不眠に悩む人が多くなった理由として考えられるのは、24時間社会における生活リズムの乱れ、高齢化社会、ライフスタイルの多様化など、様々な要因があります。厚生労働省のサイト「知ることからはじめよう みんなのメンタルヘルス」では、「睡眠に何らかの問題がある状態」を、「睡眠障害」と定義しています。
睡眠障害は夜眠れない以外に
- 昼間に眠気が続く
- 睡眠中の異常行動
- 睡眠リズムの乱れ
といった症状も見られ、心身や社会生活へ支障をきたす恐れがあります。
睡眠障害が引き起こす疾患としては、どのようなものがあるか見てみましょう。
一番は「脳の機能」の不調です。皆さんも、睡眠不足だと「頭が回らない」「ミスが多くなる」という経験があるでしょう。

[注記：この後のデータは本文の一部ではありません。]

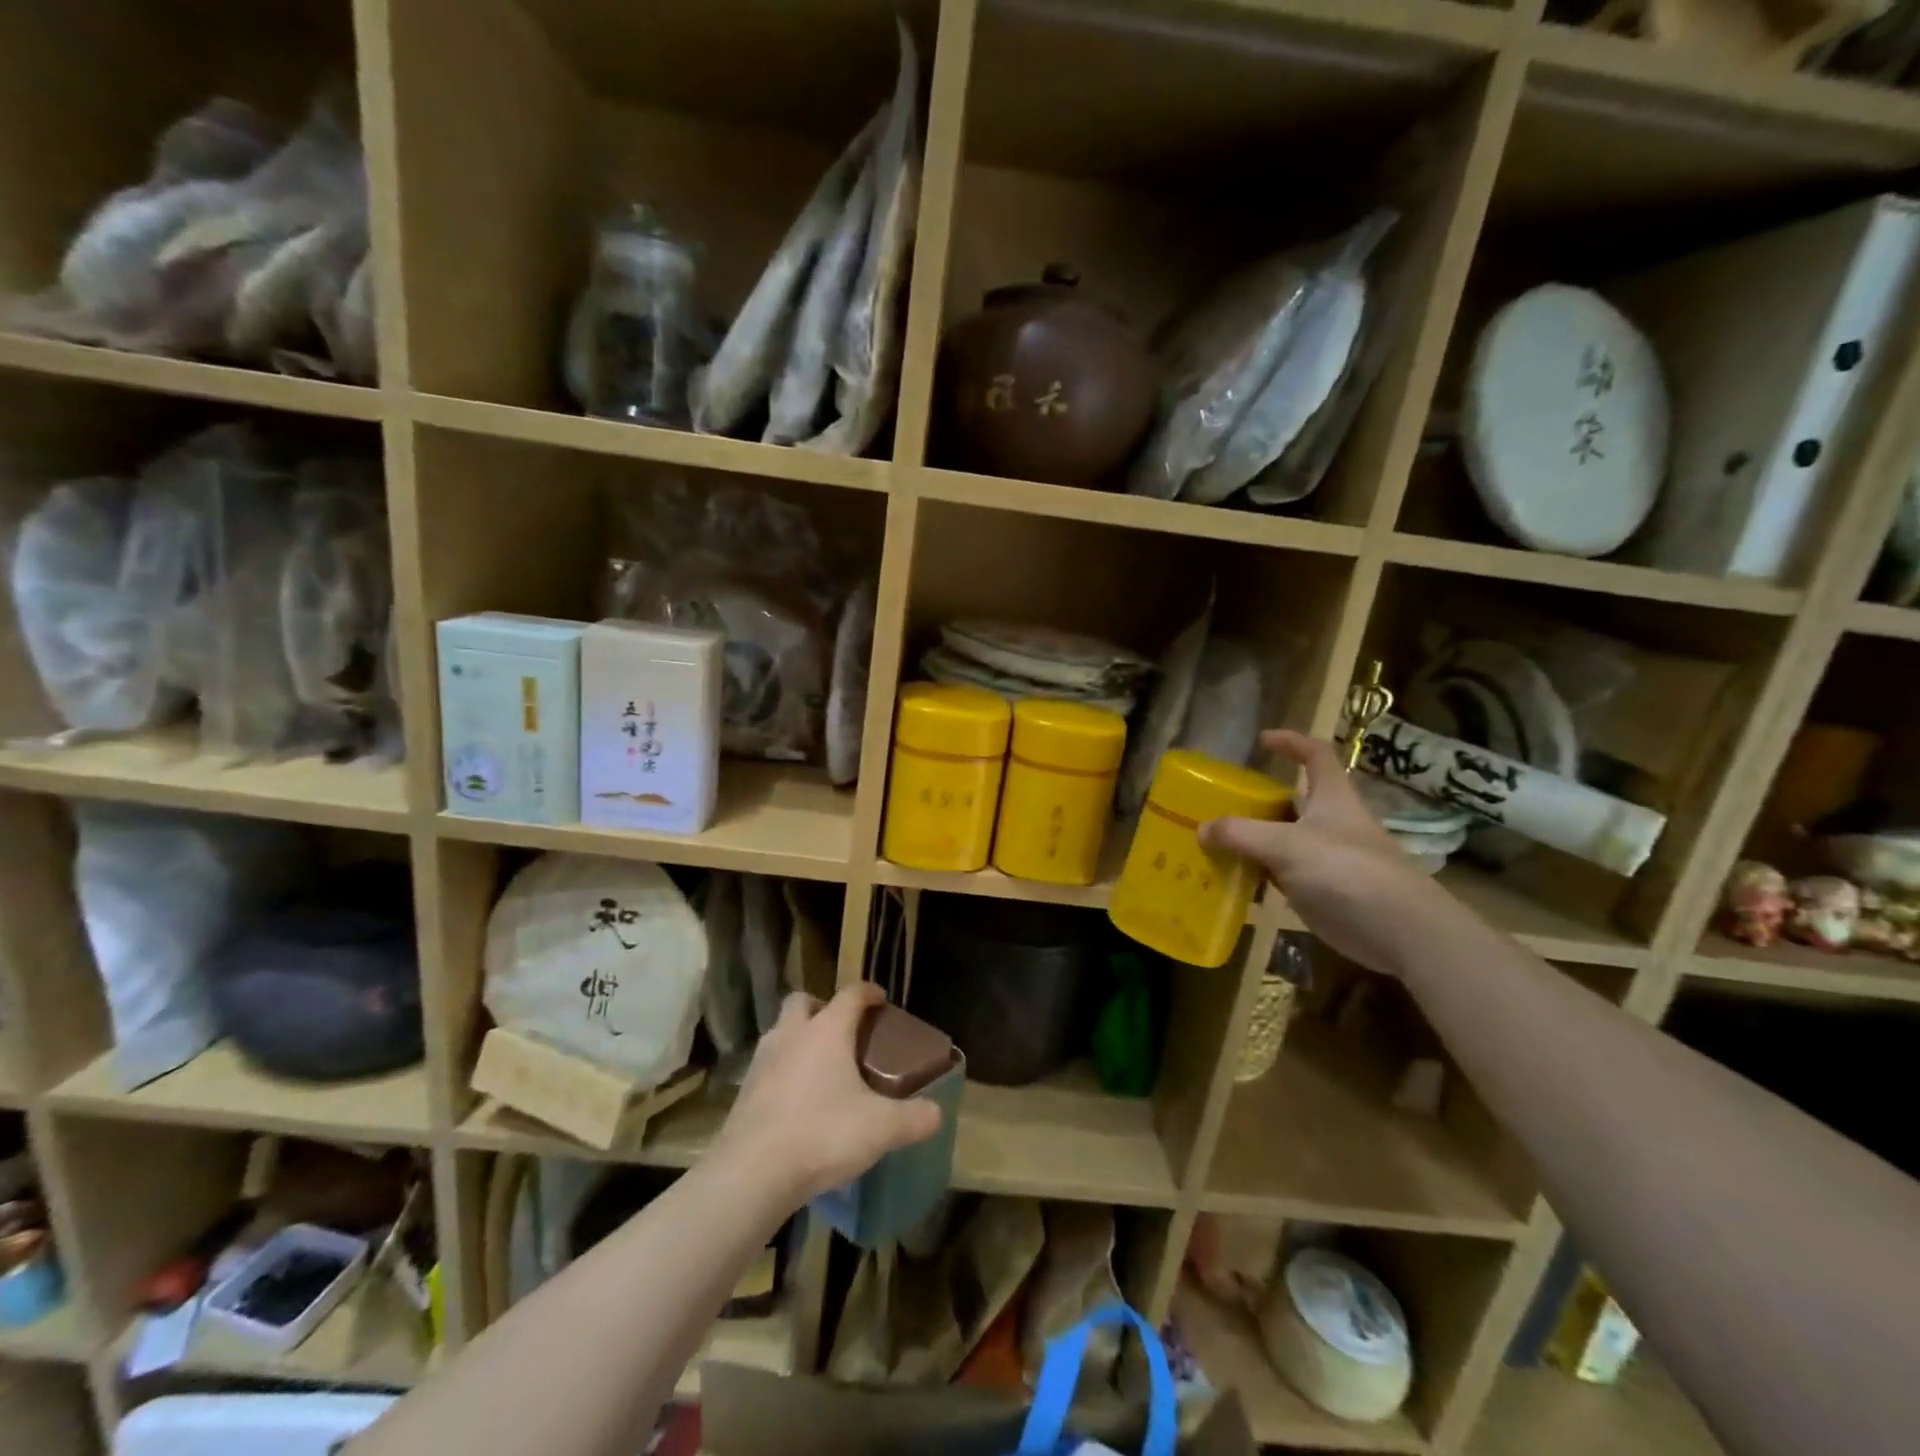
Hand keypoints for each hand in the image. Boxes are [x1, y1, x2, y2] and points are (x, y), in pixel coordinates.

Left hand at [714, 983, 943, 1206]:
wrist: (752, 1173)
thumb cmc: (822, 1134)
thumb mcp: (880, 1129)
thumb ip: (913, 1118)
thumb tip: (937, 1113)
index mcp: (827, 1030)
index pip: (851, 994)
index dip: (868, 992)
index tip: (881, 999)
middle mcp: (792, 1034)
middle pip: (803, 1001)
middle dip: (822, 1007)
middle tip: (842, 1031)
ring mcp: (763, 1060)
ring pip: (781, 1031)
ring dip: (799, 1038)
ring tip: (820, 1068)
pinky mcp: (744, 1090)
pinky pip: (768, 1065)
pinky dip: (783, 1071)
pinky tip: (796, 1101)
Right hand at [1200, 730, 1452, 976]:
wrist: (1399, 930)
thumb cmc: (1346, 870)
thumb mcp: (1285, 845)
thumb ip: (1240, 834)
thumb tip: (1202, 828)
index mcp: (1332, 797)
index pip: (1315, 755)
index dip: (1291, 742)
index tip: (1262, 740)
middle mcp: (1331, 822)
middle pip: (1292, 801)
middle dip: (1258, 801)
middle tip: (1221, 805)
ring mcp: (1328, 858)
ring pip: (1284, 841)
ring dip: (1254, 842)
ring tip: (1214, 843)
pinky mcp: (1324, 891)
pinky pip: (1283, 875)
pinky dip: (1259, 876)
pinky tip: (1233, 882)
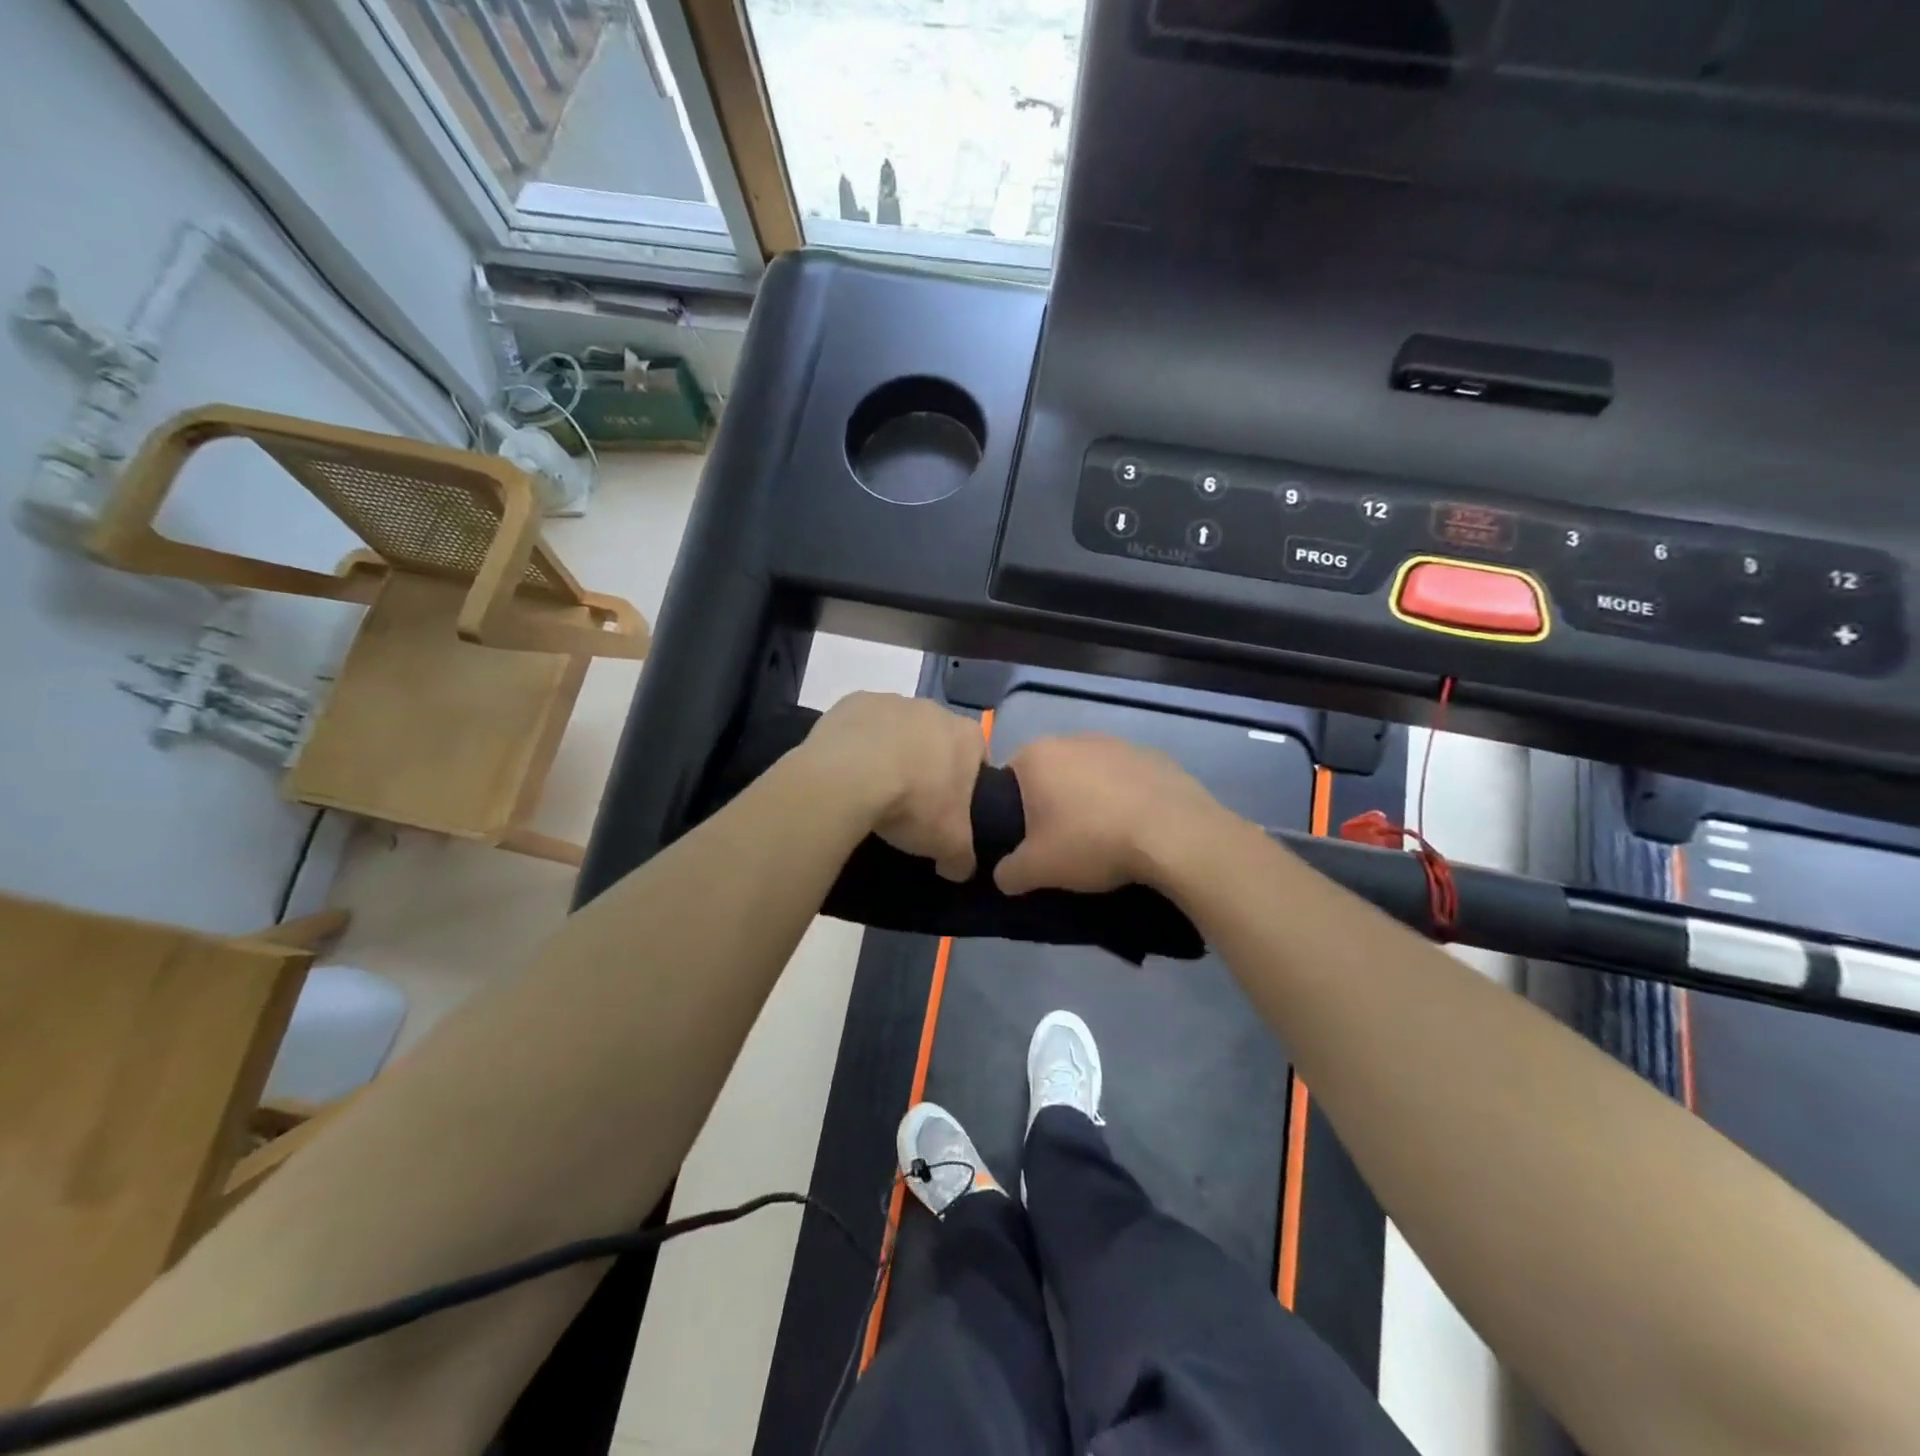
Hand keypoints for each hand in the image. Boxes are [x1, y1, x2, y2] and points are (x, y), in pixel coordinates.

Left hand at [803, 693, 986, 880]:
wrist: (848, 777)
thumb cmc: (913, 804)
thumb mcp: (949, 844)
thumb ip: (963, 858)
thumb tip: (960, 869)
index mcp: (967, 736)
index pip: (978, 758)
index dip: (966, 783)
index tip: (949, 808)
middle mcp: (934, 709)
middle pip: (936, 739)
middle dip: (927, 763)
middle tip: (911, 800)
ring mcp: (892, 701)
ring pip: (897, 729)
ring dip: (891, 751)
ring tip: (873, 787)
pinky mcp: (853, 701)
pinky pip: (861, 725)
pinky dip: (858, 744)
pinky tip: (847, 771)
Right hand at [994, 735, 1227, 894]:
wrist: (1174, 835)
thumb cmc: (1092, 842)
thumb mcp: (1038, 869)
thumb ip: (1009, 872)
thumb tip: (1004, 875)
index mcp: (1037, 755)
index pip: (1008, 777)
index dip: (1011, 808)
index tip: (1025, 837)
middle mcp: (1073, 738)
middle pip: (1051, 772)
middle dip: (1052, 800)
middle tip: (1061, 839)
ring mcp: (1117, 743)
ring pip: (1090, 772)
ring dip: (1090, 797)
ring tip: (1102, 835)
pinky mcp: (1153, 755)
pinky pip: (1126, 778)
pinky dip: (1125, 797)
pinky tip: (1134, 826)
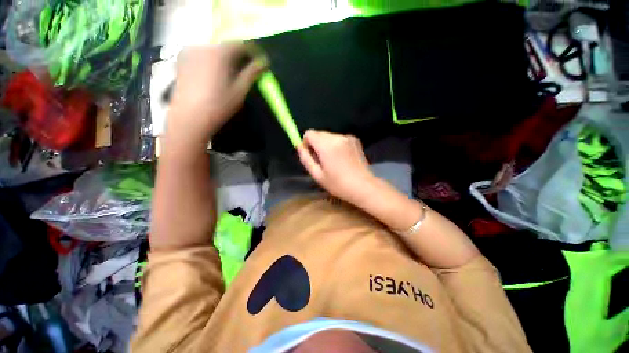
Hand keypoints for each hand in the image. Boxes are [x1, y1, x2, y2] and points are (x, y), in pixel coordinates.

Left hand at [168, 43, 266, 141]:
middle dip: (238, 56)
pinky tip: (214, 74)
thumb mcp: (240, 90)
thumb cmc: (218, 105)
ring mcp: (189, 51)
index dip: (253, 51)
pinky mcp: (181, 59)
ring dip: (225, 58)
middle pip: (226, 46)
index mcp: (218, 53)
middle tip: (246, 69)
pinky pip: (202, 54)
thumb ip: (252, 73)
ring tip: (230, 73)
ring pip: (213, 50)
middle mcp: (202, 46)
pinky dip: (212, 61)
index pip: (240, 44)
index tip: (260, 60)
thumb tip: (264, 62)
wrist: (189, 117)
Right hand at [297, 130, 376, 202]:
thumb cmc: (338, 184)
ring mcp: (348, 137)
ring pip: (329, 136)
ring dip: (327, 146)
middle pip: (319, 134)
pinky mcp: (355, 140)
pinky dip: (336, 146)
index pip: (309, 133)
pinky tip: (343, 159)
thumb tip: (299, 146)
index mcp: (326, 145)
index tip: (311, 156)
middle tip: (323, 162)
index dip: (307, 143)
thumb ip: (305, 158)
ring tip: (334, 162)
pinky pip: (339, 139)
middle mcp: (337, 136)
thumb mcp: (317, 175)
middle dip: (317, 145)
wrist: (364, 186)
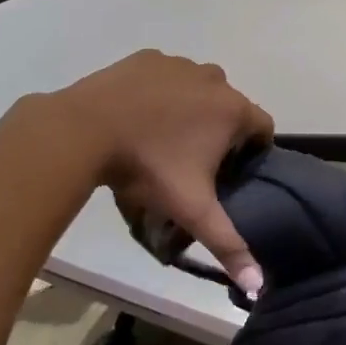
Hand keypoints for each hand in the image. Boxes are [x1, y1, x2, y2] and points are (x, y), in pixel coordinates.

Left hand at [52, 50, 274, 296]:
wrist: (83, 130)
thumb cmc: (147, 168)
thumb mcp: (190, 209)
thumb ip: (227, 244)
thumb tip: (258, 286)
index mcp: (234, 110)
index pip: (263, 128)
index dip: (250, 151)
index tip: (226, 170)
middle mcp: (215, 80)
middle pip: (231, 107)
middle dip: (219, 129)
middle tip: (191, 159)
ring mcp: (180, 65)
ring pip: (200, 88)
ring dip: (192, 108)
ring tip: (162, 137)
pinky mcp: (148, 58)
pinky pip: (168, 74)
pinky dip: (162, 91)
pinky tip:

脳はエネルギーと休養をたくさん必要とする器官ですので、睡眠障害によって休憩できなくされると、その働きが格段に悪くなってしまい、仕事に集中できなくなったり、車を運転するといった高度な作業に支障をきたしたりします。
影響を受けるのは、仕事や高度作業だけではありません。
ストレスを感じやすくなったり、イライラしやすくなったりと感情面・思考面にもマイナスの影響を及ぼします。イライラは体内ホルモンの分泌異常を引き起こし、以下のような悪影響があるとされています。
- 睡眠中生産される抗体が減ってしまい、免疫力が低下する(病気になりやすくなる)
- ストレスホルモン(コルチゾール)の分泌で高血圧になる
- 新陳代謝が衰え、体重増加や脂質増加につながる
- 十分に疲労を回復できず、生活習慣病や脳卒中の発生リスクが高くなる
まとめ
このように、「夜眠れない」ということは、仕事のミスが増えるだけでなく、事故や命に係わる疾患の可能性を含んでいるということがお分かりいただけたでしょうか。
睡眠障害の特徴のとして「日中の過剰な眠気」があります。最近、よくあくびをするようになった、以前はなかったのに居眠りをすることが多くなったというような場合は、睡眠障害を疑ってみてもよいかもしれません。
上のような行動に気を付け、対策を講じても、やはりまだすっきり眠れないという方は、睡眠中に呼吸が止まってしまっているということも可能性の一つとして考えてみてください。いわゆる「睡眠時無呼吸症候群」です。お心当たりがある方は、一度専門医にご相談されてみてはいかがでしょうか。